Seaspan contracted with COSCO to start methanol conversions in 2026 (COSCO)

Published Jun 27, 2024 1:35 PM by The Maritime Executive


A contract signing ceremony took place yesterday, June 26, in China for the first five methanol conversions planned for Seaspan’s containership fleet. COSCO Shipping Heavy Industry will undertake the projects starting in 2026 on vessels operating under long-term charters to Hapag-Lloyd.

Seaspan has already contracted with MAN Prime Serv for the conversion of the current S90 diesel engines into methanol dual-fuel engines. MAN has previously said that it is a straightforward process as its standard, electronically-controlled diesel engines are being constructed as dual-fuel ready making them ready for retrofitting. The project launched in 2023 and calls for an initial phase of converting 15 vessels with options for 45 additional conversions. 

After the work is completed, the ships will be capable of operating on green methanol. According to MAN, the conversion will be capable of reducing CO2 emissions by 50,000 to 70,000 tons per year.

Each conversion project is expected to take between 80 to 90 days, with the first ship arriving at the yard in the first quarter of 2026. COSCO is valuing the total project at $120 million.

The ships selected for the project were all built in China in 2014 and each is 1,105 feet (337 meters) in length and 115,000 dwt with a capacity of 10,100 TEU. They are operating under a long-term charter from Seaspan to Hapag.

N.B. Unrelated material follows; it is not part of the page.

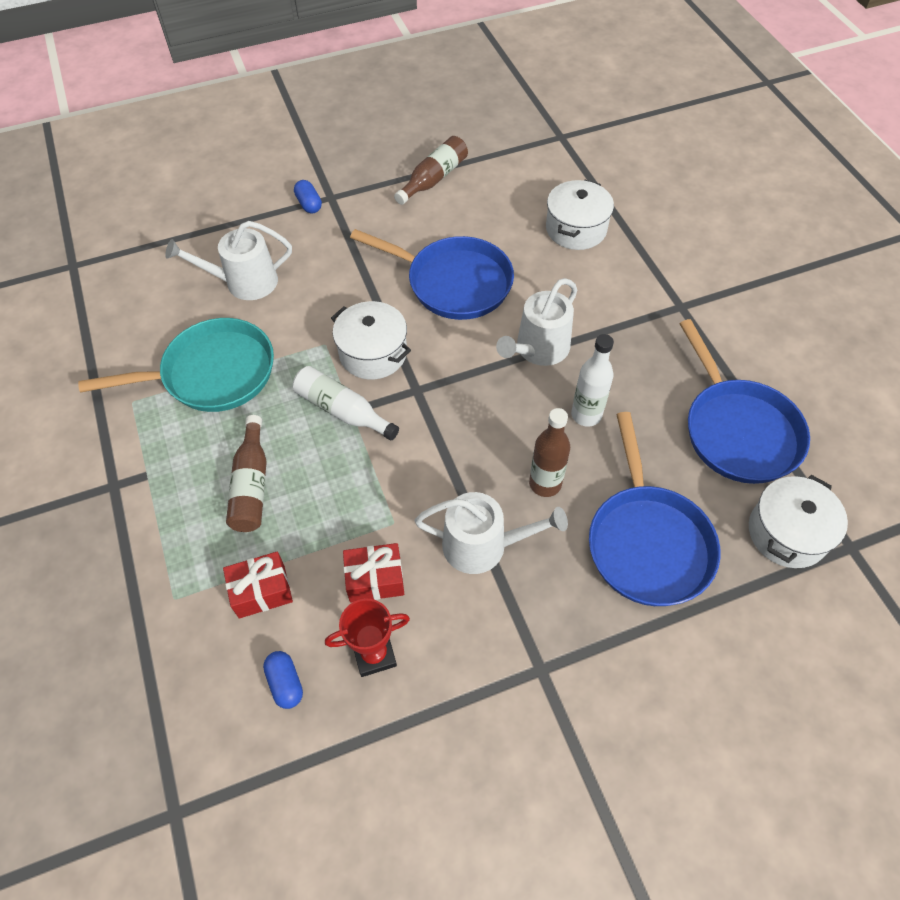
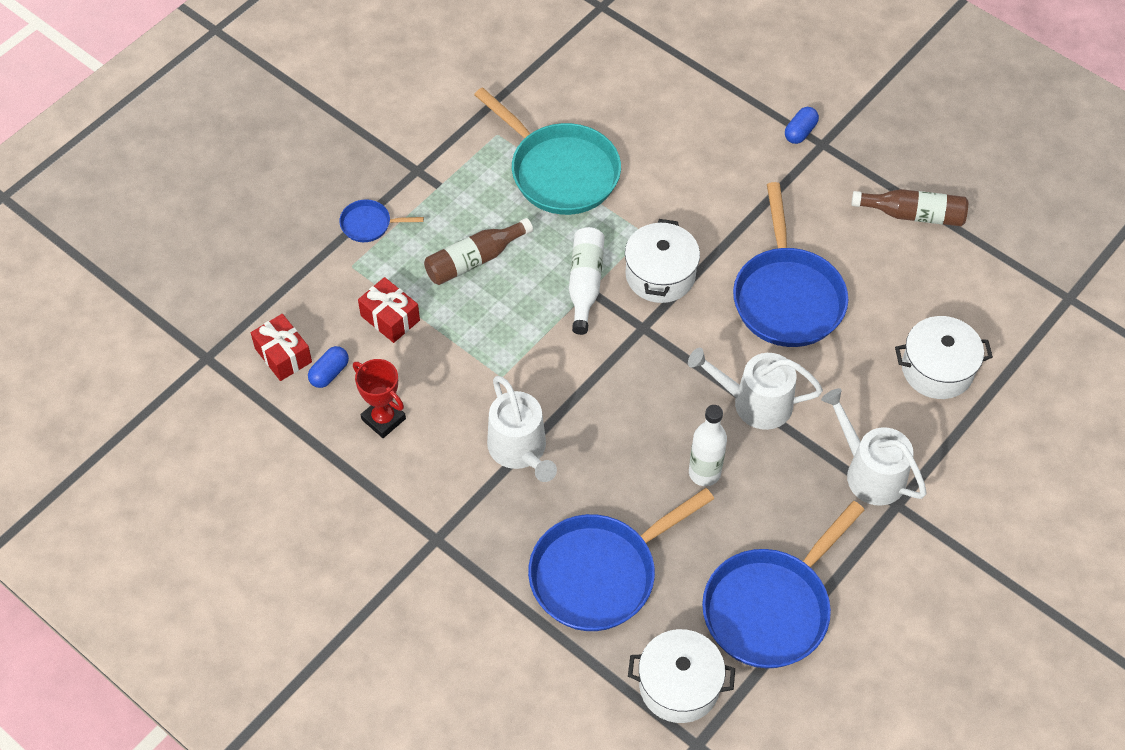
camera: 60 degrees right, 0 degrees up
white watering can [165,221,292,300] -> white watering can moved to [821,388,927,506]
red gift [343,543,404,603] -> red gift moved to [251,314,312,381]
brown bottle [529,408,570,497] -> none
none -> blue pan [339,200,424,242]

The ships are the Seaspan Amazon, Seaspan Ganges, Seaspan Thames, Seaspan Yangtze, and Seaspan Zambezi.

This project will follow the launch next month of the first conversion of an in-service containership. China’s Xinya Shipyard is preparing for the arrival of the Maersk Halifax which is currently on its final trip and due to reach the yard in early July. The shipyard was contracted in 2023 and reports the conversion and repairs on the vessel will last about three months. Built in 2017, the 178,000 dwt containership is anticipated to be the first of 11 vessels that Maersk will convert. The class of 15,000 TEU ships is slated as the first test for refitting older vessels to methanol.

Another Chinese shipyard recently completed outfitting the first of X-Press Feeders containerships that are being built as methanol-ready to instead enter service methanol-capable. X-Press Feeders delivered the ship directly from the builder’s yard before putting it in service highlighting the rapid advances that are being made in methanol technology and the anticipated growth in the supply to fuel these ships.